ProvLake

A lineage data management system for tracking data in hybrid cloud deployments.

Overview

ProvLake is a lineage data management system capable of capturing, integrating, and querying data across multiple, distributed services, programs, databases, stores, and computational workflows by leveraging provenance data. It is made for tracking data in hybrid cloud deployments due to its distributed and heterogeneous nature. It is efficient for High-Performance Computing workloads due to its system design principles that aim at attaining very low data capture overhead. ProvLake is highly motivated by its use to support the explainability of the generation of complex Artificial Intelligence models, such as the ones found in Computational Science and Engineering projects, like in the Oil and Gas industry.

=-=-=

**PROBLEM TO SOLVE:**
For each statement, say yes or no as to whether it agrees with the ProvLake overview, and quote the words of the overview that decide it. 1. ProvLake captures data from a single centralized database only. 2. ProvLake's design aims to keep data capture overhead very low. 3. The overview names the Oil and Gas industry as an example domain. None of the lines after this point are needed.

**DATA BELOW:**
=-=-=

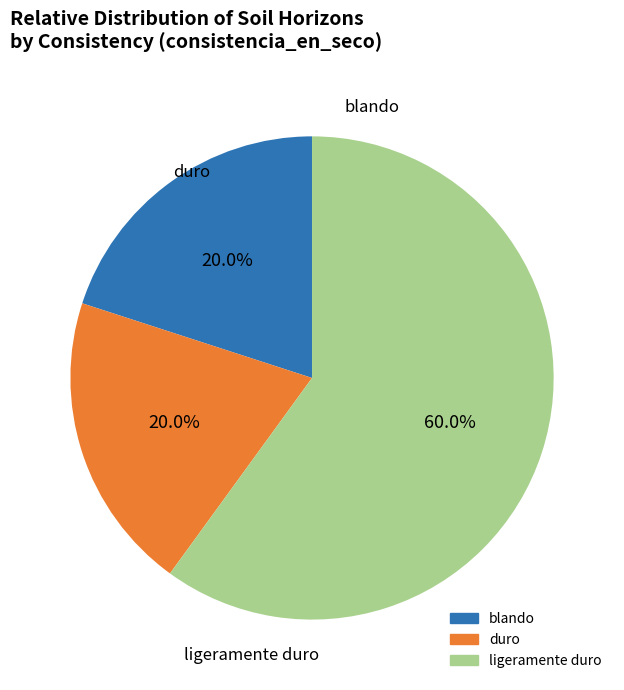

Which category has the smallest portion of the pie?

blando (Ap)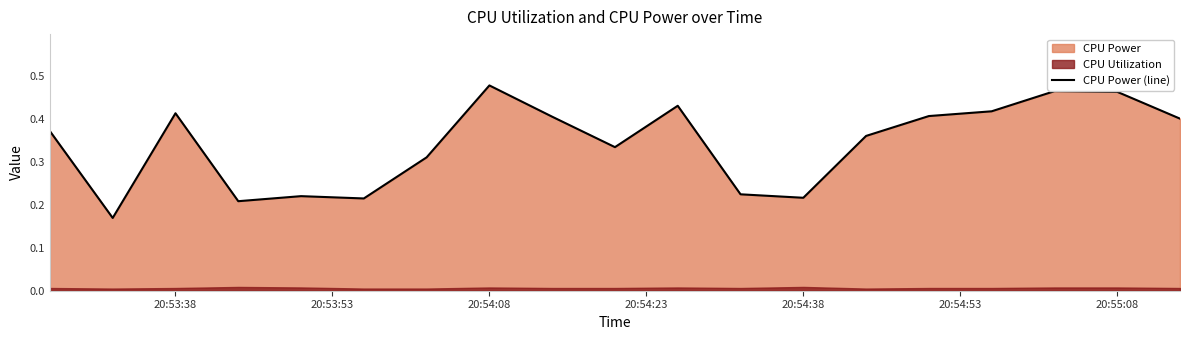

True or false: the data shows 0.2 at 20:54:38.

True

=-=-=

**PROBLEM SOLUTION:**
1. No: "capturing, integrating, and querying data across multiple, distributed services, programs, databases, stores, and computational workflows"
2. Yes: "system design principles that aim at attaining very low data capture overhead"
3. Yes: "like in the Oil and Gas industry"